Nov 18, 2005
7:15 PM EDT
|Shortly after the acquistion, Novell was very active in trying to figure things out. I can assure you that Novell (pre SUSE) was absolutely oblivious to Linux. That is to say, Novell really... and I'm not kidding folks, believed (and still does for many at Novell) that NetWare is a dominating force in corporate IT. Not merely a presence, or even a very important server, but a dominating role. I'm serious. I tried my best to tell them that their perception of themselves WAS NOT what I saw... but they REALLY, really believed I was simply not abreast of the OBVIOUS truth regarding Novell's CURRENT dominant position.
Oddly enough, SUSE has always maintained that profit was made off the sale of the SUSE Professional boxed distribution. Btw, Red Hat (according to Alan Cox himself... prior to the big vacation) says their boxed consumer product line was also quite profitable. Many were worried that Novell would move SUSE similarly and destroy the consumer boxed product. Novell assured everyone (including myself personally) that they saw no reason to change something that simply was not broken. Until now. It's strange. Novell believed (believes) that Novell has mass market penetration and dominance, but also believe that SUSE had NO marketshare with respect to Red Hat, which certainly was not the case.
Anyone who has administered Red Hat and SUSE, knows that you get a certain level of support from SUSE whereas you don't get anything from Red Hat with sending them an annual support subscription fee. It's not a big fee... but Red Hat does count every entitlement independently... so it adds up. Their enterprise level product costs about $1500/yr for a subscription. Back at the time when Novell made the acquisition, it was still very true that the SUSE Professional (not the enterprise level product mind you) was better supported than Red Hat's $1500/yr. enterprise level product. However, Novell believed that SUSE did poorly against Red Hat... and I personally believe it is (was) quite the opposite. Enterprises appreciated SUSE's attention to Unix-like detail. SUSE supported NIS, NFS, LDAP and Samba much better than Red Hat. Arguably, that is still the case. Administrators spent many, many, many more hours administering Red Hat machines than comparable SUSE machines... and I'm talking on the server side.

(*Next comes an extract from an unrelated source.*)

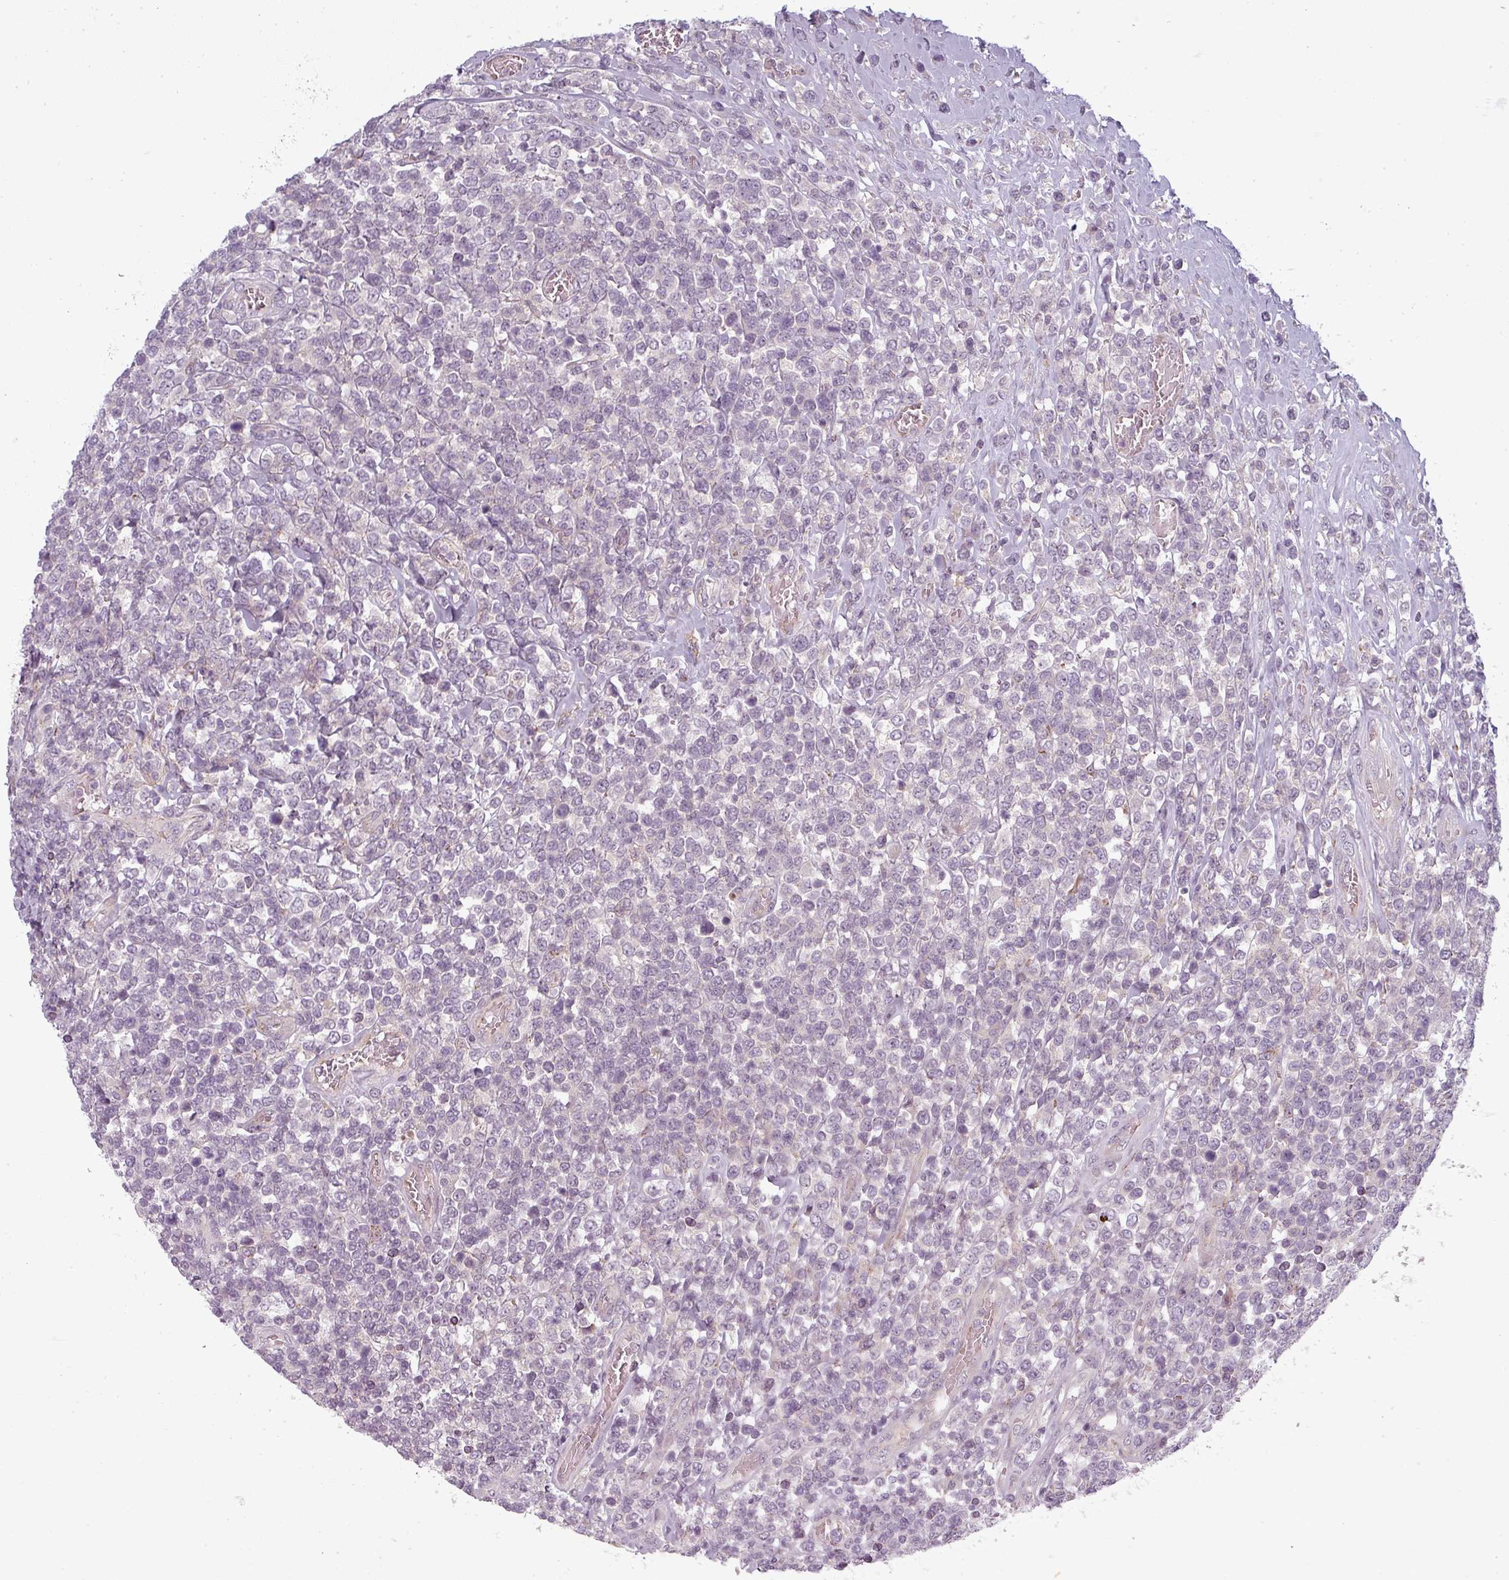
{"staining": {"intensity": "negative", "quantity": "none", "location": "none"}, "tissue": "lymphoma", "cell_type": "Tumor cells", "image_type": "cancer", "snomed": [{"axis": "morphology", "description": "Malignant lymphoma, non-Hodgkin's type, High grade"}, {"axis": "topography", "description": "Soft tissue"}], "caption": "Immunohistochemical staining of human malignant lymphoma, non-Hodgkin's type (high-grade) displays no significant positivity in tumor cells. The staining is performed using DAB (3,3'-diaminobenzidine) brown chromogen with nuclei counter-stained in using hematoxylin.", "gene": "SLC16A9", "patient": {"sex": "female", "age": 56}}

Ever done package selection with Red Hat? Sure... it's simple, BUT NOT very customizable. Simply put, Red Hat, which strives to be a server distribution , feels like a desktop distribution targeted at the ignorant. And is really shows. It is VERY easy to create a very trimmed down SUSE for server usage (using SUSE Professional btw) vs. doing the same with Red Hat. Sad but VERY, VERY true folks. But somehow because of the size of the SUSE distribution in total and the fact that the default install tended to be much larger than Red Hat, it somehow got a undeserved reputation for being a bloated desktop centric distribution. That's simply wrong and undeserved.
SUSE, which uses rpm, is automatically grouped with Red Hat as being a victim of a myriad of RPM-Hell... which is also NOT true. SUSE's package manager includes automatic dependency checking it works quite well (with few mistakes here and there). I can't tell you the number of times I've gotten into circular dependency hell with Red Hat. That's were package "a" depends on package "b" and package "b" depends on package "c" which in turn is dependent on package "a". This has gotten better since the days of the Novell acquisition, but I pretty sure with adding and removing packages in Red Hat, it will certainly show up again, even today.

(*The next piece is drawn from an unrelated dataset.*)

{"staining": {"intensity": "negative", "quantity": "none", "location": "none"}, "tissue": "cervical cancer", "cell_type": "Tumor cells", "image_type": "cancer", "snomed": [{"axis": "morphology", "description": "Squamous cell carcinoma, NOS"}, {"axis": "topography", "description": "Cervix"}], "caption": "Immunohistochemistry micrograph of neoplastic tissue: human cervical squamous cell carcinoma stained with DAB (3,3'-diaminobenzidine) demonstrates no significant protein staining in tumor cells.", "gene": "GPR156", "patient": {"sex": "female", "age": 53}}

In all fairness, Red Hat isn't that bad... but IMHO, Red Hat today is about where SUSE was 5 years ago... in in some cases (e.g. administration tools) they're not even close. Not by a long shot.
I just got done doing an install of RHELAS 4, arguably the best Red Hat ever.... and I can tell you that by the time the platform was fully configured I had easily spent 3 to 4 extra hours vs. doing the same amount of tasks with SLES 9. AND I could do exactly the same thing with SUSE Professional with equal simplicity (except in a couple of isolated cases).
SUSE has certainly gotten a bad rap. The true shame is that Novell is responsible for spreading their own FUD against themselves. Novell doesn't believe in SUSE. Until that changes, Novell doesn't have a chance.